**AIM OF THE TASK**
If a record holds a picture, leave the picture out; return everything else exactly.
(SOURCE MATERIAL)
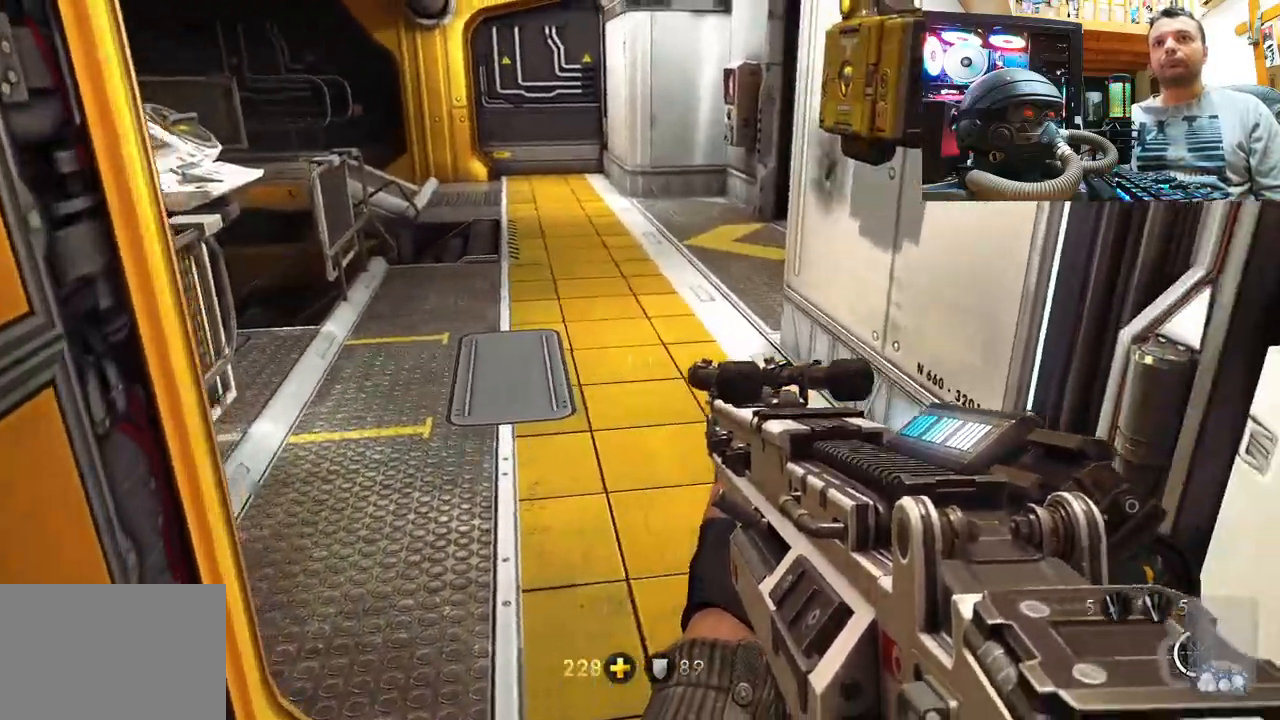
{"buttons": [], "left_stick": "up-left", "right_stick": "right", "events": [[33, "right_stick", "down-left"], [167, "left_stick", "up"], [200, "right_stick", "center"], [283, "left_stick", "up-left"], [417, "right_stick", "right"]]}
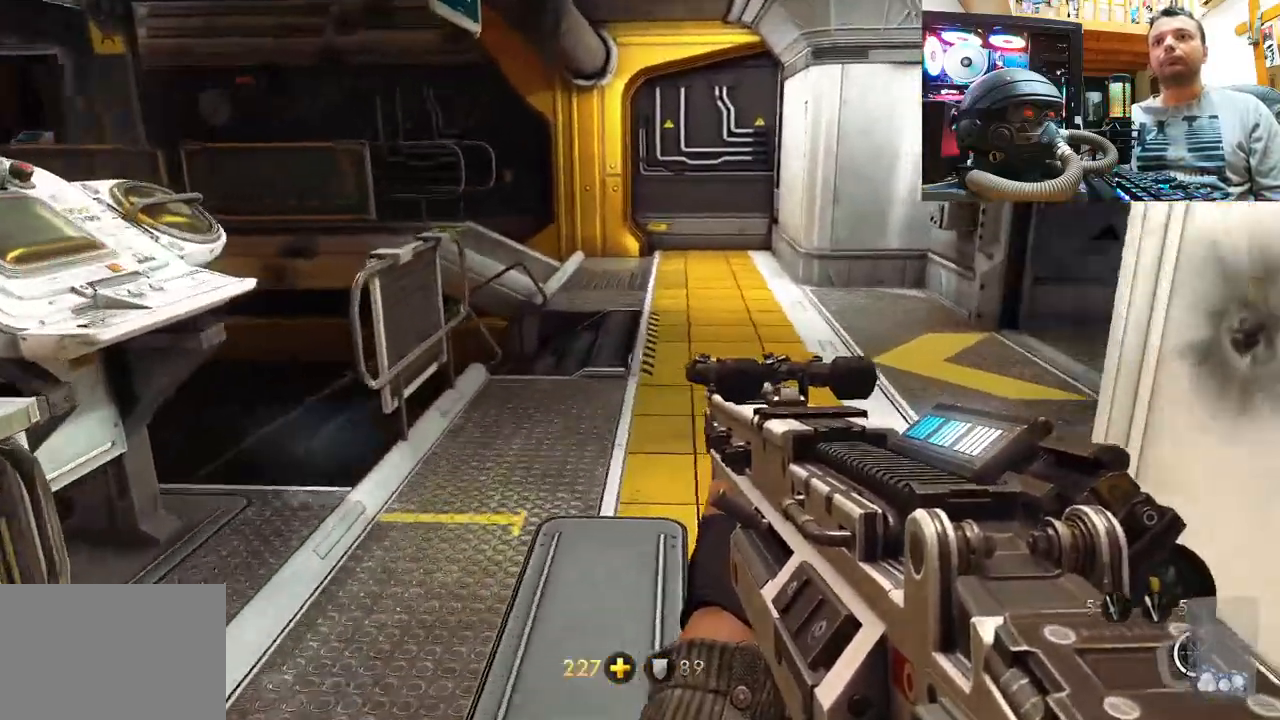
{"buttons": [], "left_stick": "center", "right_stick": "up-left", "events": [[33, "left_stick", "center"], [117, "left_stick", "up"], [150, "right_stick", "center"], [350, "left_stick", "center"], [350, "right_stick", "up-left"]]}
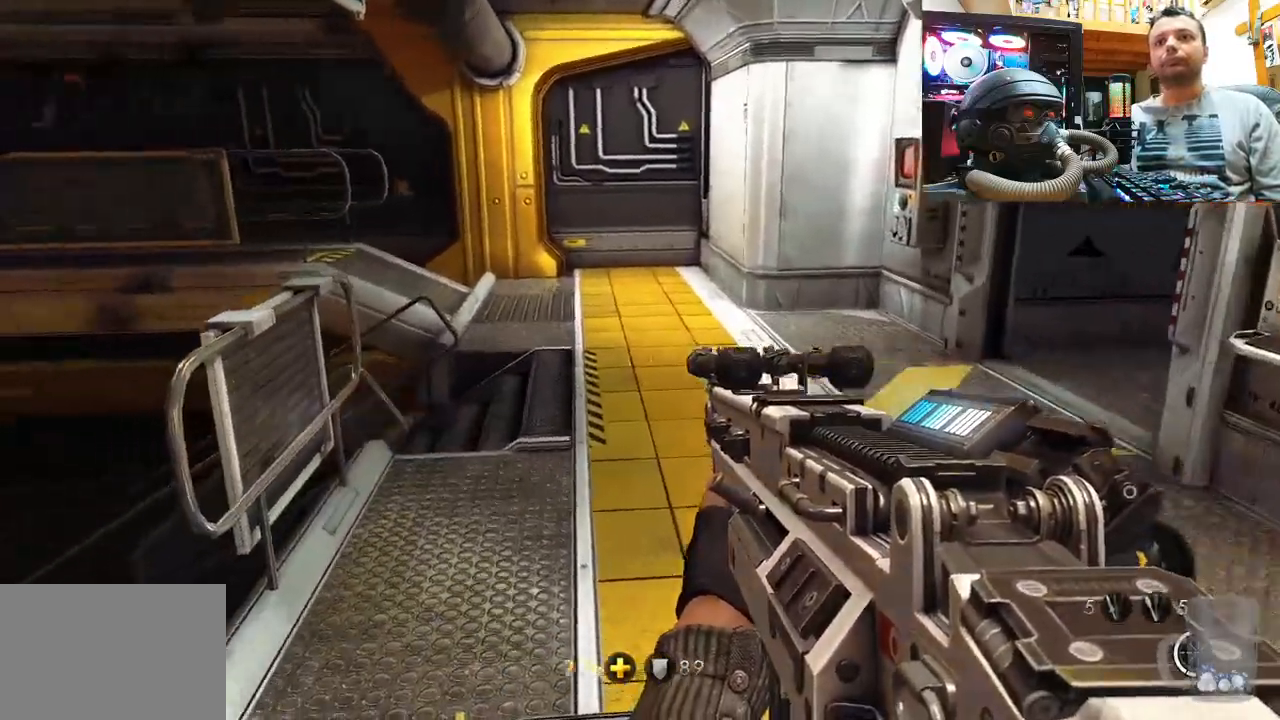
{"buttons": [], "left_stick": "up", "right_stick": "center", "events": [[217, "left_stick", "right"], [317, "left_stick", "center"], [350, "right_stick", "center"], [367, "left_stick", "up"]]}
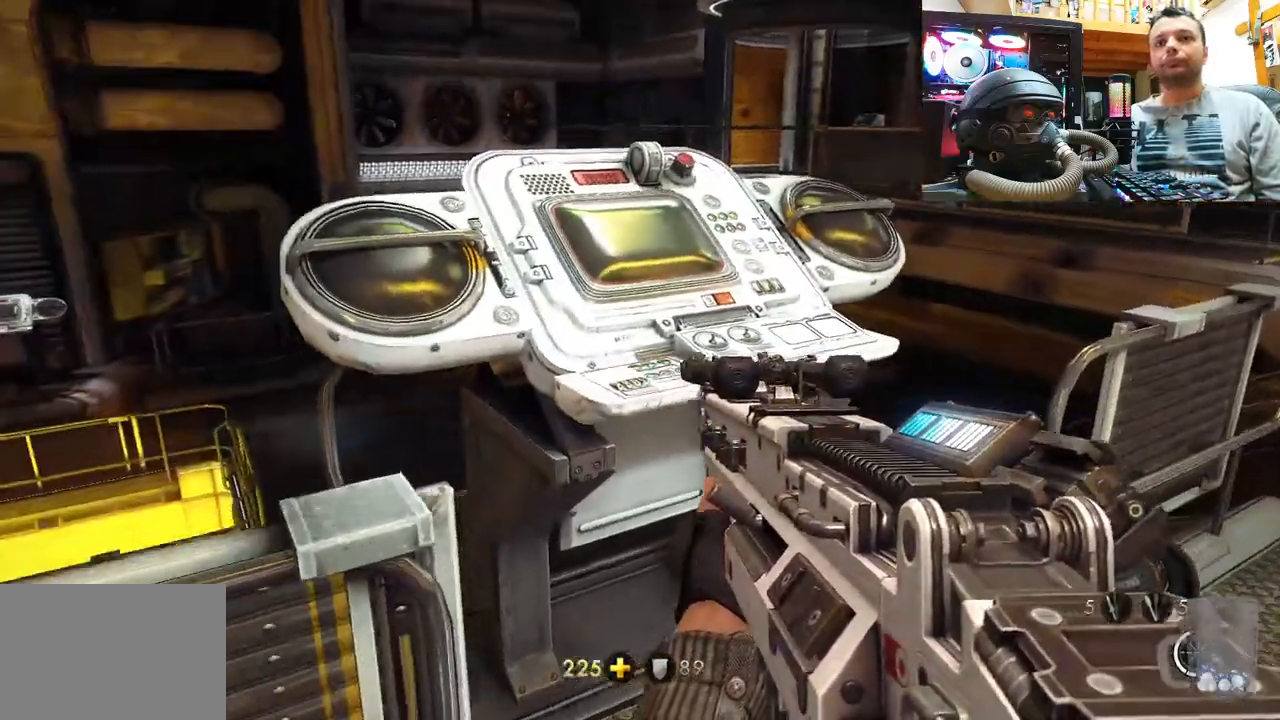
{"buttons": [], "left_stick": "right", "right_stick": "right", "events": [[100, "left_stick", "center"], [283, "left_stick", "right"], [317, "right_stick", "up-right"], [450, "right_stick", "right"]]}
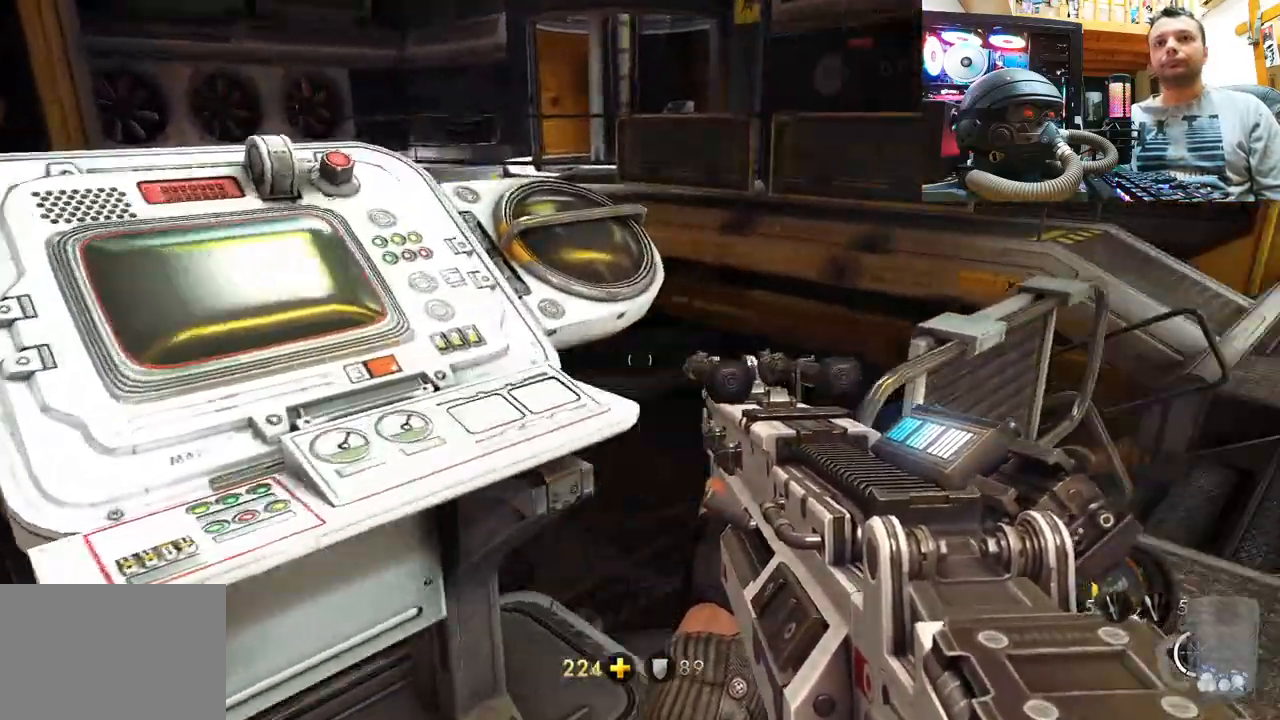
{"buttons": [], "left_stick": "up-left", "right_stick": "right", "events": [[133, "left_stick", "up"], [300, "left_stick", "up-left"]]}
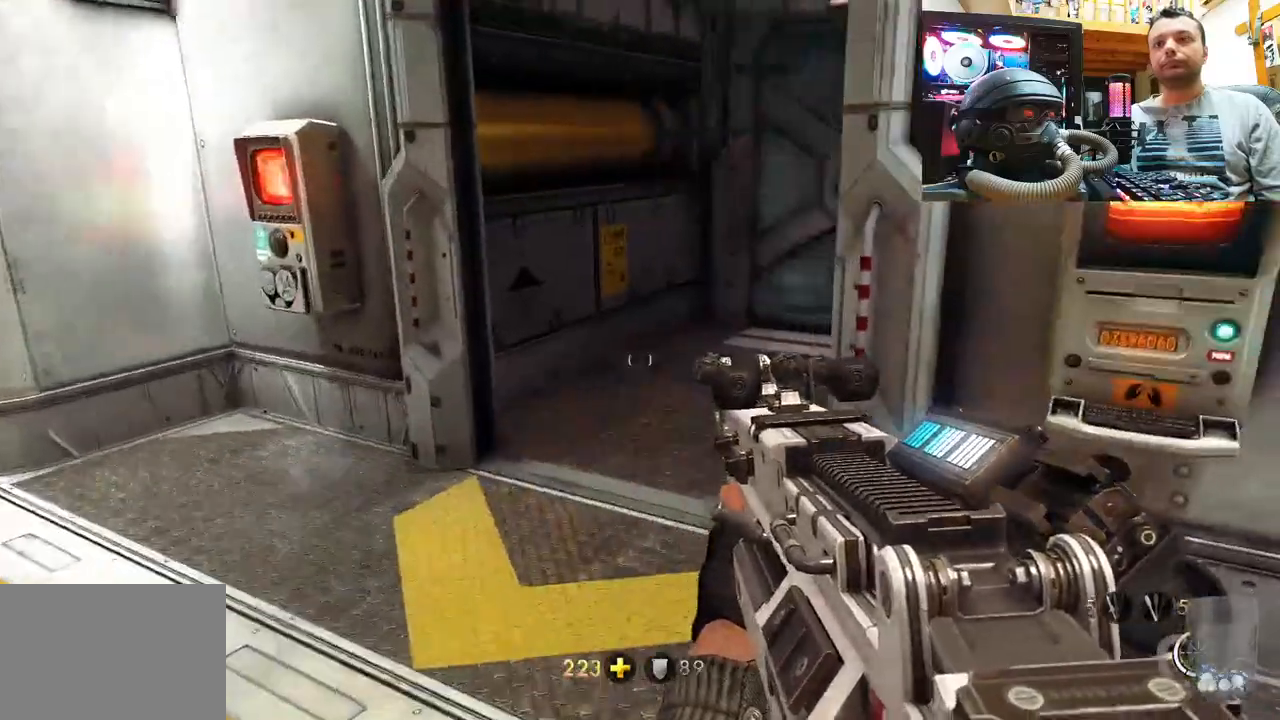
{"buttons": [], "left_stick": "up", "right_stick": "center", "events": [[217, "left_stick", "up"], [483, "right_stick", "center"]]}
(End SOURCE MATERIAL)
**RESULT FOR THIS EXERCISE**
{"buttons": [], "left_stick": "up-left", "right_stick": "right", "events": [[33, "right_stick", "down-left"], [167, "left_stick", "up"], [200, "right_stick", "center"], [283, "left_stick", "up-left"], [417, "right_stick", "right"]]}
{"buttons": [], "left_stick": "center", "right_stick": "up-left", "events": [[33, "left_stick", "center"], [117, "left_stick", "up"], [150, "right_stick", "center"], [350, "left_stick", "center"], [350, "right_stick", "up-left"]]}
{"buttons": [], "left_stick": "up", "right_stick": "center", "events": [[217, "left_stick", "right"], [317, "left_stick", "center"], [350, "right_stick", "center"], [367, "left_stick", "up"]]}
{"buttons": [], "left_stick": "right", "right_stick": "right", "events": [[100, "left_stick", "center"], [283, "left_stick", "right"], [317, "right_stick", "up-right"], [450, "right_stick", "right"]]}
{"buttons": [], "left_stick": "up-left", "right_stick": "right", "events": [[133, "left_stick", "up"], [300, "left_stick", "up-left"]]}
{"buttons": [], "left_stick": "up", "right_stick": "center", "events": [[217, "left_stick", "up"], [483, "right_stick", "center"]]}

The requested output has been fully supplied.